The head of the Australian Securities and Investments Commission James Shipton will step down from his role at the corporate watchdog in the coming months.
In 2020, an investigation was launched after it was revealed ASIC paid more than $118,000 for him to receive personal tax advice.
Mr Shipton stood aside during the review and chose not to receive his salary during that time.
The report found no adverse findings against him.
Treasurer Josh Frydenberg said the government had considered the report by Dr Vivienne Thom, as well as extra legal advice about Mr Shipton’s behaviour.
“I am satisfied that that there have been no instances of misconduct,” he said.
“In the light of the outcomes of the review, Mr Shipton will return to his role, but Mr Shipton and I have agreed that it is in the best interests of ASIC that he will step down as the chairperson of ASIC in the coming months.”
Mr Frydenberg said Treasury would “immediately” begin looking for his replacement.
Mr Shipton agreed to repay the money in 2020, which he received when he relocated to Australia from the US to take up the role as ASIC chair in 2018.

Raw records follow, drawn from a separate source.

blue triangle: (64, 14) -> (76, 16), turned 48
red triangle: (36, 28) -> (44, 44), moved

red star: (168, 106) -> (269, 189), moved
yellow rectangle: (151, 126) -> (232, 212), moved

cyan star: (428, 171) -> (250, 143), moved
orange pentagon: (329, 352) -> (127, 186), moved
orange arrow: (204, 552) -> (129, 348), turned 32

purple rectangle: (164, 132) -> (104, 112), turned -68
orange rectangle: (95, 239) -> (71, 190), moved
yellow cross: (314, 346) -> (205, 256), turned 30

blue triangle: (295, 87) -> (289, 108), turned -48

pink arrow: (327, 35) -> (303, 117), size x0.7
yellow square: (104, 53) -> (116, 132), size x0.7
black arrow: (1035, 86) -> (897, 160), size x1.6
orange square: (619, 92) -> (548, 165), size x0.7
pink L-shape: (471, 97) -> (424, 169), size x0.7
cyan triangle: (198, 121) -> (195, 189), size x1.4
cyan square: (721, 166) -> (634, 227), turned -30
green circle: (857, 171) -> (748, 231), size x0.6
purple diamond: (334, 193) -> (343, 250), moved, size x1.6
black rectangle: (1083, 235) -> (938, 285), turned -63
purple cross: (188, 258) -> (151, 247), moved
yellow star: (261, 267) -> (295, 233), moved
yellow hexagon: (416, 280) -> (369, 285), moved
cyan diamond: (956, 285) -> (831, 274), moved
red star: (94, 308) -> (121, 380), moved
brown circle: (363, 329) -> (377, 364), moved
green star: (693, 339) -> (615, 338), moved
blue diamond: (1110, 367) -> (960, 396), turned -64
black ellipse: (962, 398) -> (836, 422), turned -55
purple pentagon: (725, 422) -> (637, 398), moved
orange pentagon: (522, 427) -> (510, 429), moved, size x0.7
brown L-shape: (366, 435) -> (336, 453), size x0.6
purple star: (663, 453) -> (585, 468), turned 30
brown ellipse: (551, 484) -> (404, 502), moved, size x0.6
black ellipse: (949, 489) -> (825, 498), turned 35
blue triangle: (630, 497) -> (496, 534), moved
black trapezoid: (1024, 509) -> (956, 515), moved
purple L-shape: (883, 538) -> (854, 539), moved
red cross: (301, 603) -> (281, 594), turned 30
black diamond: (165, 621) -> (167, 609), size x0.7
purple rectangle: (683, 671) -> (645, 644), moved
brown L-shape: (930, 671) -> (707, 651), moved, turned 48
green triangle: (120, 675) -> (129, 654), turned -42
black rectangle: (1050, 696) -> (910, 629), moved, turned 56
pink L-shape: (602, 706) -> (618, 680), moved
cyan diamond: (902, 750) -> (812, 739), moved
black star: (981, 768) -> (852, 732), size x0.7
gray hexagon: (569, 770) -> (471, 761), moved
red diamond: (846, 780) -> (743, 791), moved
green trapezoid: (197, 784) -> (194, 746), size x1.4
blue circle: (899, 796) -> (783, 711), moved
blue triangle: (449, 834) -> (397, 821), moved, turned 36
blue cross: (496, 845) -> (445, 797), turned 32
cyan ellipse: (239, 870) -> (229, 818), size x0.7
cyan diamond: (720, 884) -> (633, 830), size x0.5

The payment was uncovered by the Australian National Audit Office during an investigation.
At the time the ANAO also raised concerns about a $70,000 payment to ASIC’s deputy chair Dan Crennan for housing costs made over two years following his relocation from Melbourne to Sydney in 2019.
Mr Crennan said he would also repay the money and resigned following the revelations.
Mr Shipton’s departure comes two years earlier than expected when he began his five-year term.
“He has served ASIC well for three years but we believe that it is time for a fresh start at ASIC and a fresh start will begin with the search for a new chairperson,” Mr Frydenberg said.
The Treasurer said Mr Shipton wouldn’t receive a separation payment but would be paid for the time that he was on leave from ASIC in recent months and until a replacement is appointed.